§ **To-do item**: Repeat the entries below exactly, missing none.

Stored data entries:
┌──
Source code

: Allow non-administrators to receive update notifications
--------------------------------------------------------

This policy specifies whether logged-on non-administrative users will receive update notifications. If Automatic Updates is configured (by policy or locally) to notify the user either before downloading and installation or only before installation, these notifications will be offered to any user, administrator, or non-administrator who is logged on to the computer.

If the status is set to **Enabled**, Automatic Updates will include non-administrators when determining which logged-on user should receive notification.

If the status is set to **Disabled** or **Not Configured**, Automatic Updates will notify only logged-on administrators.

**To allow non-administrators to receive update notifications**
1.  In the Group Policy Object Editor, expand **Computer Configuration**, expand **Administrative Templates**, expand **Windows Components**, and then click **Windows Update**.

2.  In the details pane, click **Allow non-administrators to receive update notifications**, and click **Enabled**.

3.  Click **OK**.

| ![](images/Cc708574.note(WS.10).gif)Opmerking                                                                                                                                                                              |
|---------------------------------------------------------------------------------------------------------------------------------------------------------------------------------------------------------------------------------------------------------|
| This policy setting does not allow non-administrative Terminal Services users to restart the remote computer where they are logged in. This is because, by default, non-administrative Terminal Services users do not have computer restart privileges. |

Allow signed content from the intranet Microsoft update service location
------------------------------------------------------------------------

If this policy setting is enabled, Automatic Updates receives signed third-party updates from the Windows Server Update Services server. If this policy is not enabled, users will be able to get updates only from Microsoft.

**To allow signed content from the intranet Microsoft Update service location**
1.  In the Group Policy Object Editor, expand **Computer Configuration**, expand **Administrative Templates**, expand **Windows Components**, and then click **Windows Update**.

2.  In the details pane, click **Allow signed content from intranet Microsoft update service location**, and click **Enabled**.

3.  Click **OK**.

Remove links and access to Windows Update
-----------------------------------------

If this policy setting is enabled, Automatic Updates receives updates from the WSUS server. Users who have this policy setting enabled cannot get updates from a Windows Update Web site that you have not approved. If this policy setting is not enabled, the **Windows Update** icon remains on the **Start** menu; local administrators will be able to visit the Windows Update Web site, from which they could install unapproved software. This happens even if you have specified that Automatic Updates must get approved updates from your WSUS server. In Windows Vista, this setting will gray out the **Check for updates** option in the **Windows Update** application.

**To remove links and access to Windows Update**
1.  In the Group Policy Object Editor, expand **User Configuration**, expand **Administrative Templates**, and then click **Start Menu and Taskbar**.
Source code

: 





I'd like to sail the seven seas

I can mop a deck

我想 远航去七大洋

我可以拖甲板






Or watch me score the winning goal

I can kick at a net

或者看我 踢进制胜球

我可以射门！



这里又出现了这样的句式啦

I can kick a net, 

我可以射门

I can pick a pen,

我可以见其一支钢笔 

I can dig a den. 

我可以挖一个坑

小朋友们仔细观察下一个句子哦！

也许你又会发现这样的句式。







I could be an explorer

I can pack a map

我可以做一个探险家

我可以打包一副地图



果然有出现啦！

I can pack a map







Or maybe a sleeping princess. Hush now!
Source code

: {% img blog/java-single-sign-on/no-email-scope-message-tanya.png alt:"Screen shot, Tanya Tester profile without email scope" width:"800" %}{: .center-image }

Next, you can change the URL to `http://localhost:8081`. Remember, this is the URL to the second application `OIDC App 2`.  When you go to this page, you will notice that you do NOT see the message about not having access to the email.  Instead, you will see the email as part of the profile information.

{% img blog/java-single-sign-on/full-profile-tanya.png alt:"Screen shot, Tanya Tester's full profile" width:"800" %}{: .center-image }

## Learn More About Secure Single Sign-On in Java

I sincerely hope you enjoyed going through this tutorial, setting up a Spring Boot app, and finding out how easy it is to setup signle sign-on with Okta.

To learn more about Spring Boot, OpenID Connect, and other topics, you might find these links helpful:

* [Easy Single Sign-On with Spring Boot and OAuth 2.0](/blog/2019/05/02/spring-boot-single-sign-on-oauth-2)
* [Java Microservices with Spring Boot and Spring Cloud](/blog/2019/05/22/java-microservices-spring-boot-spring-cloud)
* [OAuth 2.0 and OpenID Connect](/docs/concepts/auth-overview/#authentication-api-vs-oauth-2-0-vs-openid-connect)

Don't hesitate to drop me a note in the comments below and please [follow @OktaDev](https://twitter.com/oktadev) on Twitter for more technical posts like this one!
└──
§ **Answer section**:
Source code

: Allow non-administrators to receive update notifications
--------------------------------------------------------

This policy specifies whether logged-on non-administrative users will receive update notifications. If Automatic Updates is configured (by policy or locally) to notify the user either before downloading and installation or only before installation, these notifications will be offered to any user, administrator, or non-administrator who is logged on to the computer.

If the status is set to **Enabled**, Automatic Updates will include non-administrators when determining which logged-on user should receive notification.

If the status is set to **Disabled** or **Not Configured**, Automatic Updates will notify only logged-on administrators.

**To allow non-administrators to receive update notifications**
1.  In the Group Policy Object Editor, expand **Computer Configuration**, expand **Administrative Templates**, expand **Windows Components**, and then click **Windows Update**.

2.  In the details pane, click **Allow non-administrators to receive update notifications**, and click **Enabled**.

3.  Click **OK**.

| ![](images/Cc708574.note(WS.10).gif)Opmerking                                                                                                                                                                              |
|---------------------------------------------------------------------------------------------------------------------------------------------------------------------------------------------------------------------------------------------------------|
| This policy setting does not allow non-administrative Terminal Services users to restart the remote computer where they are logged in. This is because, by default, non-administrative Terminal Services users do not have computer restart privileges. |

Allow signed content from the intranet Microsoft update service location
------------------------------------------------------------------------

If this policy setting is enabled, Automatic Updates receives signed third-party updates from the Windows Server Update Services server. If this policy is not enabled, users will be able to get updates only from Microsoft.

**To allow signed content from the intranet Microsoft Update service location**
1.  In the Group Policy Object Editor, expand **Computer Configuration**, expand **Administrative Templates**, expand **Windows Components**, and then click **Windows Update**.

2.  In the details pane, click **Allow signed content from intranet Microsoft update service location**, and click **Enabled**.

3.  Click **OK**.

Remove links and access to Windows Update
-----------------------------------------

If this policy setting is enabled, Automatic Updates receives updates from the WSUS server. Users who have this policy setting enabled cannot get updates from a Windows Update Web site that you have not approved. If this policy setting is not enabled, the **Windows Update** icon remains on the **Start** menu; local administrators will be able to visit the Windows Update Web site, from which they could install unapproved software. This happens even if you have specified that Automatic Updates must get approved updates from your WSUS server. In Windows Vista, this setting will gray out the **Check for updates** option in the **Windows Update** application.

**To remove links and access to Windows Update**
1.  In the Group Policy Object Editor, expand **User Configuration**, expand **Administrative Templates**, and then click **Start Menu and Taskbar**.
Source code

: 





I'd like to sail the seven seas

I can mop a deck

我想 远航去七大洋

我可以拖甲板






Or watch me score the winning goal

I can kick at a net

或者看我 踢进制胜球

我可以射门！



这里又出现了这样的句式啦

I can kick a net, 

我可以射门

I can pick a pen,

我可以见其一支钢笔 

I can dig a den. 

我可以挖一个坑

小朋友们仔细观察下一个句子哦！

也许你又会发现这样的句式。







I could be an explorer

I can pack a map

我可以做一个探险家

我可以打包一副地图



果然有出现啦！

I can pack a map







Or maybe a sleeping princess. Hush now!
Source code

: {% img blog/java-single-sign-on/no-email-scope-message-tanya.png alt:"Screen shot, Tanya Tester profile without email scope" width:"800" %}{: .center-image }

Next, you can change the URL to `http://localhost:8081`. Remember, this is the URL to the second application `OIDC App 2`.  When you go to this page, you will notice that you do NOT see the message about not having access to the email.  Instead, you will see the email as part of the profile information.

{% img blog/java-single-sign-on/full-profile-tanya.png alt:"Screen shot, Tanya Tester's full profile" width:"800" %}{: .center-image }

## Learn More About Secure Single Sign-On in Java

I sincerely hope you enjoyed going through this tutorial, setting up a Spring Boot app, and finding out how easy it is to setup signle sign-on with Okta.

To learn more about Spring Boot, OpenID Connect, and other topics, you might find these links helpful:

* [Easy Single Sign-On with Spring Boot and OAuth 2.0](/blog/2019/05/02/spring-boot-single-sign-on-oauth-2)
* [Java Microservices with Spring Boot and Spring Cloud](/blog/2019/05/22/java-microservices-spring-boot-spring-cloud)
* [OAuth 2.0 and OpenID Connect](/docs/concepts/auth-overview/#authentication-api-vs-oauth-2-0-vs-openid-connect)

Don't hesitate to drop me a note in the comments below and please [follow @OktaDev](https://twitter.com/oktadev) on Twitter for more technical posts like this one!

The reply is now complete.